Task to carry out: Copy out, word for word, the lines of the records from the line containing "than 10 Miles=111" through the line containing "Around what value", including both of those lines.

Source data:
* * * * * * * * *
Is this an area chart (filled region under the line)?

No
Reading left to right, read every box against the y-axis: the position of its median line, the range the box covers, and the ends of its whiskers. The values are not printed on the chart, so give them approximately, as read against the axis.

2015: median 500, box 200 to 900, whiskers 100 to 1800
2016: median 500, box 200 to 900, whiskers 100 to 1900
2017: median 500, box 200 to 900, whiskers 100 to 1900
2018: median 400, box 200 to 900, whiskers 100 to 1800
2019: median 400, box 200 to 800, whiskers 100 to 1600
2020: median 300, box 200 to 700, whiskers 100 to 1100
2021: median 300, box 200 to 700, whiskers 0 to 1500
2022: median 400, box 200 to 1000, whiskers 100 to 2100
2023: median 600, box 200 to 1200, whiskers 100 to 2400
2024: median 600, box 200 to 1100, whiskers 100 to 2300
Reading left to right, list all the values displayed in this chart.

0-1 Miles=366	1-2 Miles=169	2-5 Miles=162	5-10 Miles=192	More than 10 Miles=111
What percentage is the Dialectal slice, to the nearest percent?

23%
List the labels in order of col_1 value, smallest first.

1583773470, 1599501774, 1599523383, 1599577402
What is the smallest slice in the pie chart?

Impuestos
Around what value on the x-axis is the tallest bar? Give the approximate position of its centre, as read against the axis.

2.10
* * * * * * * * *
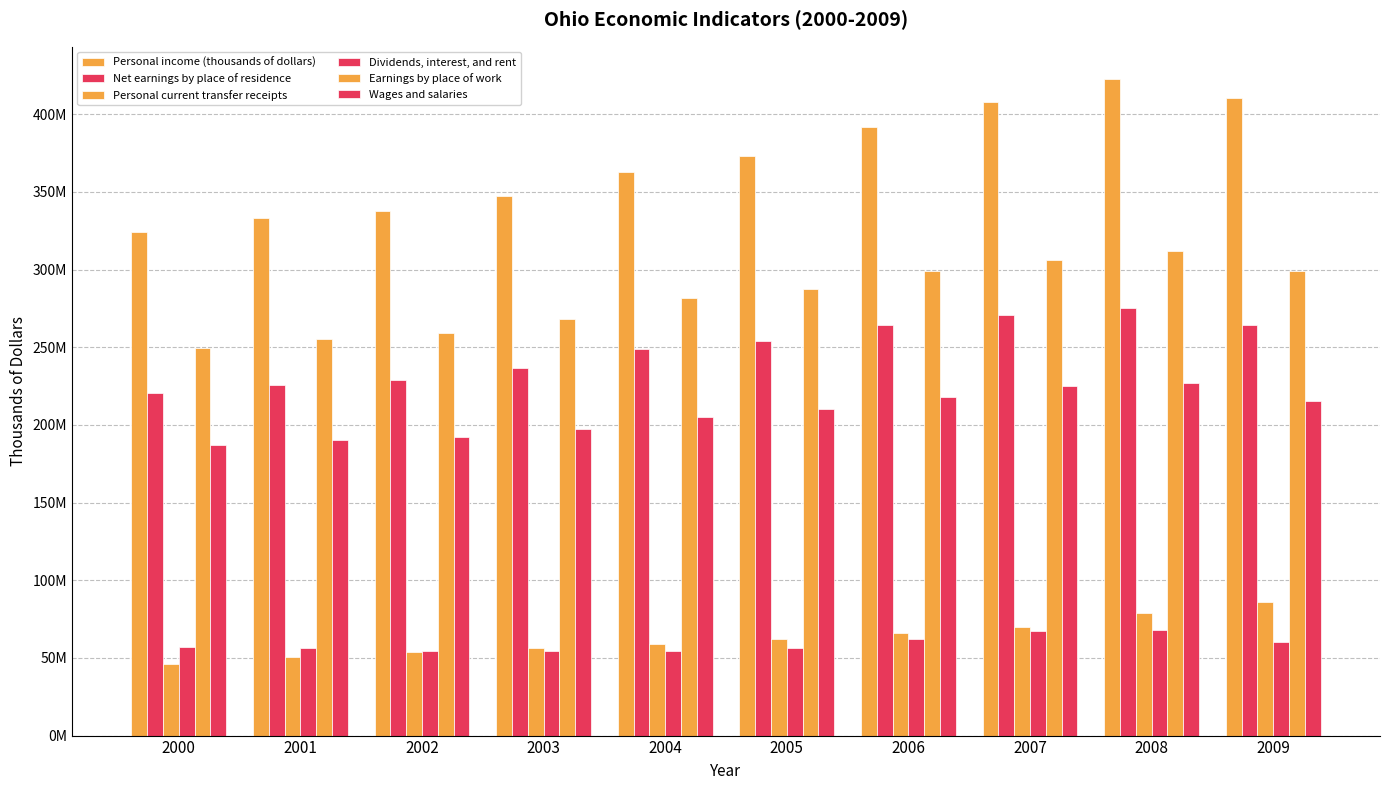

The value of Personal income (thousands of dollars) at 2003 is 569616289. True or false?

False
* * * * * * * * *
Task solution:
0-1 Miles=366	1-2 Miles=169	2-5 Miles=162	5-10 Miles=192	More than 10 Miles=111
What percentage is the Dialectal slice, to the nearest percent?

23%
List the labels in order of col_1 value, smallest first.

1583773470, 1599501774, 1599523383, 1599577402
What is the smallest slice in the pie chart?

Impuestos
Around what value on the x-axis is the tallest bar? Give the approximate position of its centre, as read against the axis.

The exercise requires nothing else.